6 de marzo de 2019

65. La catarsis


A veces tengo la impresión de que en esta naturaleza humana llevamos muy dentro una especie de presa en la que vamos acumulando diferentes emociones que nos alteran y que no podemos procesar en el momento. Pero pasa el tiempo y esas emociones se van sumando hasta el punto en el que la presa termina por desbordar: una catarsis.

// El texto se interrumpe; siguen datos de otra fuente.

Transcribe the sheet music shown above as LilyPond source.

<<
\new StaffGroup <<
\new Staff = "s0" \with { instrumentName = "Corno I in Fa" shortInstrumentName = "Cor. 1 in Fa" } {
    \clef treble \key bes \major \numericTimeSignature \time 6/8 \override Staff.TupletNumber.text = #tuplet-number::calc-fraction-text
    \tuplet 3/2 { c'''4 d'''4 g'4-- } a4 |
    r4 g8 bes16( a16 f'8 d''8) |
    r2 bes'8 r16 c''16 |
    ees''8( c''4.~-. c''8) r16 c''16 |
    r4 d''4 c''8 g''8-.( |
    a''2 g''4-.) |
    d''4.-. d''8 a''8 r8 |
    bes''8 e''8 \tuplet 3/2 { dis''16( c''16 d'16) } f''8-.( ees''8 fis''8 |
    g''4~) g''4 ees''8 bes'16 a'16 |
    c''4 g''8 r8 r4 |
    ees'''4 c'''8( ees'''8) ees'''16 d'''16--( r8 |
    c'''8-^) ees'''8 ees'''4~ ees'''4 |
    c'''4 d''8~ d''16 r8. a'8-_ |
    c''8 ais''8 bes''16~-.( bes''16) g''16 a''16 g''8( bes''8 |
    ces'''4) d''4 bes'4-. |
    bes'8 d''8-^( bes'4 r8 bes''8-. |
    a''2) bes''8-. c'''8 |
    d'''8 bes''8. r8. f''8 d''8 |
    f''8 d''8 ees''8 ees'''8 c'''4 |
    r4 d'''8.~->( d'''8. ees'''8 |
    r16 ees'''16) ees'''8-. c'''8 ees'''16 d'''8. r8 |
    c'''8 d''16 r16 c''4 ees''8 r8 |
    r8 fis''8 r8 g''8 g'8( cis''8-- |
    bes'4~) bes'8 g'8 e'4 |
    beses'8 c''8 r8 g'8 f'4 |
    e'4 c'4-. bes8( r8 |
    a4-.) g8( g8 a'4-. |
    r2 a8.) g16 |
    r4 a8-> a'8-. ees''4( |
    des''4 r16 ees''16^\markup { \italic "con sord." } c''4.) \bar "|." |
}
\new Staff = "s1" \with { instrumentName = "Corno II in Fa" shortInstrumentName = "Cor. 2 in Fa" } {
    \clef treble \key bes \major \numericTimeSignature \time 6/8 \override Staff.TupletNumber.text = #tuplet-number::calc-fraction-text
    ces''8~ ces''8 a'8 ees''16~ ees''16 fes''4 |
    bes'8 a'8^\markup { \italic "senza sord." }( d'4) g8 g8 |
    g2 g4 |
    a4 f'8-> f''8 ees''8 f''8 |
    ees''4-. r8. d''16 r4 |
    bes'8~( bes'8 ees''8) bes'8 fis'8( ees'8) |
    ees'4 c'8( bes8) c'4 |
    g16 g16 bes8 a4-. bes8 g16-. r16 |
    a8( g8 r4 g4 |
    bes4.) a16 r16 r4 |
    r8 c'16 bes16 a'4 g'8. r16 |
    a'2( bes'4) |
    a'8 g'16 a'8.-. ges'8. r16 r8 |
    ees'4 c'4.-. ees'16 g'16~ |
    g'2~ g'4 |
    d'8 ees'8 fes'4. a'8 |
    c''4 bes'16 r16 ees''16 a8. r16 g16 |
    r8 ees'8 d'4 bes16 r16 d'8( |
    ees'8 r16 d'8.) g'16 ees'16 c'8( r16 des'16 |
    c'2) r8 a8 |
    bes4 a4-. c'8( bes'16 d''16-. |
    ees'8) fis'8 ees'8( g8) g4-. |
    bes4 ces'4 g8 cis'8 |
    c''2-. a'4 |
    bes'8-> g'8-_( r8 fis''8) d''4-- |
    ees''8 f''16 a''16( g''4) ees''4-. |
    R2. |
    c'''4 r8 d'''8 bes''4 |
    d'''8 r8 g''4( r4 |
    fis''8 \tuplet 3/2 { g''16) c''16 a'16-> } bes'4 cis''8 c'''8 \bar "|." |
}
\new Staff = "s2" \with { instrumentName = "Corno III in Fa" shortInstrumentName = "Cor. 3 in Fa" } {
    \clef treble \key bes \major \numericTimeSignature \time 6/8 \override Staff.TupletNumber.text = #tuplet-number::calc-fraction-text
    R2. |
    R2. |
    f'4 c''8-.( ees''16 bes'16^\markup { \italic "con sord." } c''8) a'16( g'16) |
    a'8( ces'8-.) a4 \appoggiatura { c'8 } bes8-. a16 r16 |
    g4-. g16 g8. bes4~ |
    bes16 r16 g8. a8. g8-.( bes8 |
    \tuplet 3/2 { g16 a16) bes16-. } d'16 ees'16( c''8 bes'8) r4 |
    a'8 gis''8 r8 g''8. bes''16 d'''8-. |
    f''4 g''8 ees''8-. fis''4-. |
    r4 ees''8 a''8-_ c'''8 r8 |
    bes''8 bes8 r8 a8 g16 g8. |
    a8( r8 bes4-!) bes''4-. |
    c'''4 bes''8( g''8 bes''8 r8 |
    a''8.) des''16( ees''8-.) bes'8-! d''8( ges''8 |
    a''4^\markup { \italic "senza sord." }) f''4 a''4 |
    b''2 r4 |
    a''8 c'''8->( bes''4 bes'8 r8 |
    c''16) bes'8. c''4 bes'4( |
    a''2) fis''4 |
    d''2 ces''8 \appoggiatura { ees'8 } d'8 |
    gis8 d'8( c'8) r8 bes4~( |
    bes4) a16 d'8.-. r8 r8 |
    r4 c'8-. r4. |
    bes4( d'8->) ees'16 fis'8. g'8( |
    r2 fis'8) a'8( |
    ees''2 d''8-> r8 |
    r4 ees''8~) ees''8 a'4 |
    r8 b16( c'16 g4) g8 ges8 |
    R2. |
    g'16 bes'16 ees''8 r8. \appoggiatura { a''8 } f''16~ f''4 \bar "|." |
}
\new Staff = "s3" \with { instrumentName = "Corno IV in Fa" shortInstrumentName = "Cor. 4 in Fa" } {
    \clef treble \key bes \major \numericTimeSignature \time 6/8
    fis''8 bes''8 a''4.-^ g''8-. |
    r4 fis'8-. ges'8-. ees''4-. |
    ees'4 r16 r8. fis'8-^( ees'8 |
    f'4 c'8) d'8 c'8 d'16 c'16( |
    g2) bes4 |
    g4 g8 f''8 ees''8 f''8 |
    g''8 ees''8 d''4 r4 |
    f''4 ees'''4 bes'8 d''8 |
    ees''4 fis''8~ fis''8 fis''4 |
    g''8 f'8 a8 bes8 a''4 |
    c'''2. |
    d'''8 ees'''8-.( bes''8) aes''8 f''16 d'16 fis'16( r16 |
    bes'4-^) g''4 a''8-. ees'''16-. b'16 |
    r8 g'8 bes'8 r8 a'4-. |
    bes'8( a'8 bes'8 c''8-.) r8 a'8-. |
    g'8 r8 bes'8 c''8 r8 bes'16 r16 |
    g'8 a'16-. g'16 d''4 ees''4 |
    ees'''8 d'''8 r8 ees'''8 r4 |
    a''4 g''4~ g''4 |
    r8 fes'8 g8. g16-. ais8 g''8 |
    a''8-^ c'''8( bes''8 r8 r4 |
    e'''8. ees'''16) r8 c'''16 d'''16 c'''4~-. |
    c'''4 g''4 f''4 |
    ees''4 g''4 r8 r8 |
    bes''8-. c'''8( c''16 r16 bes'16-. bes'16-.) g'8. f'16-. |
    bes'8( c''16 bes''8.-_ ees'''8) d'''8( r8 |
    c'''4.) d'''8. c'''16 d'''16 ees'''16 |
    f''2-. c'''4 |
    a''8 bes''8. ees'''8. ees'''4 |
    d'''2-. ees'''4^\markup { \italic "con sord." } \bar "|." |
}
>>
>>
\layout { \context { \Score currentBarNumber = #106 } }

         El problema es que cuando se presenta esa situación, el cúmulo de emociones rompen la cortina de la presa y arrastran todo lo que encuentran a su paso, con una fuerza destructiva no solo con el entorno inmediato, sino también hacia el interior de cada persona.
         Las catarsis son necesarias considerando que las emociones contenidas, aunque no encuentren salida, tampoco se desvanecen, sino que se acumulan una sobre otra, se mezclan, se confunden sus límites, buscan su propio espacio y entran en conflicto dentro de la gran presa del espíritu. Y entonces romper el muro que les contiene.
         Es algo similar a una avalancha o un tsunami: puede comenzar con una fuerza destructora que se va magnificando conforme avanza y genera más daño con todo aquello que arrastra a su paso. ¿Quién resiste a una fuerza destructora así? Solo aquellos que conocen la empatía.
         He sobrevivido a dos catarsis en toda mi existencia, aunque pudieron ser más y he logrado evitarlas. La primera, cuando estos ojos perdieron su infancia y maduraron en un pestañeo al enfrentarse a la crueldad del mundo. La segunda, cuando asumí de forma consciente la renuncia a la vida y la existencia.
         Han sido dos momentos grabados en las líneas de mis manos, como si el destino hubiera estado escrito sin posibilidad de elegir y, sin embargo, ambos momentos fueron producto de una elección, por muy irracional que sea una catarsis. Las consecuencias son palpables sin necesidad de preguntar.
         Tanta violencia acumulada en mi interior ha encontrado una sola salida para evitar que la cortina de la presa truene. He aprendido a reconocer cuando el límite de la presa está a punto de ser sobrepasado. Entonces comienzo mi ritual de lacerar la piel con pequeñas navajas y dejar que la sangre fluya en pequeñas gotas mientras la extensión de la piel recibe constantes descargas eléctricas que me otorgan un poco de sosiego.
         De no hacerlo, de no recurrir a este ritual macabro para ojos que no comprenden, esta presa desbordaría con tal fuerza que el daño sería irreparable una vez rota la cortina. La naturaleza humana es compleja, pero nos gusta pensar en actos de bondad para definir esa naturaleza. El instinto asesino también forma parte de ese entramado y decido hacerme daño antes que llegar a la muerte de alguien más.
         La última catarsis será el silencio de mi nombre al final de mis días.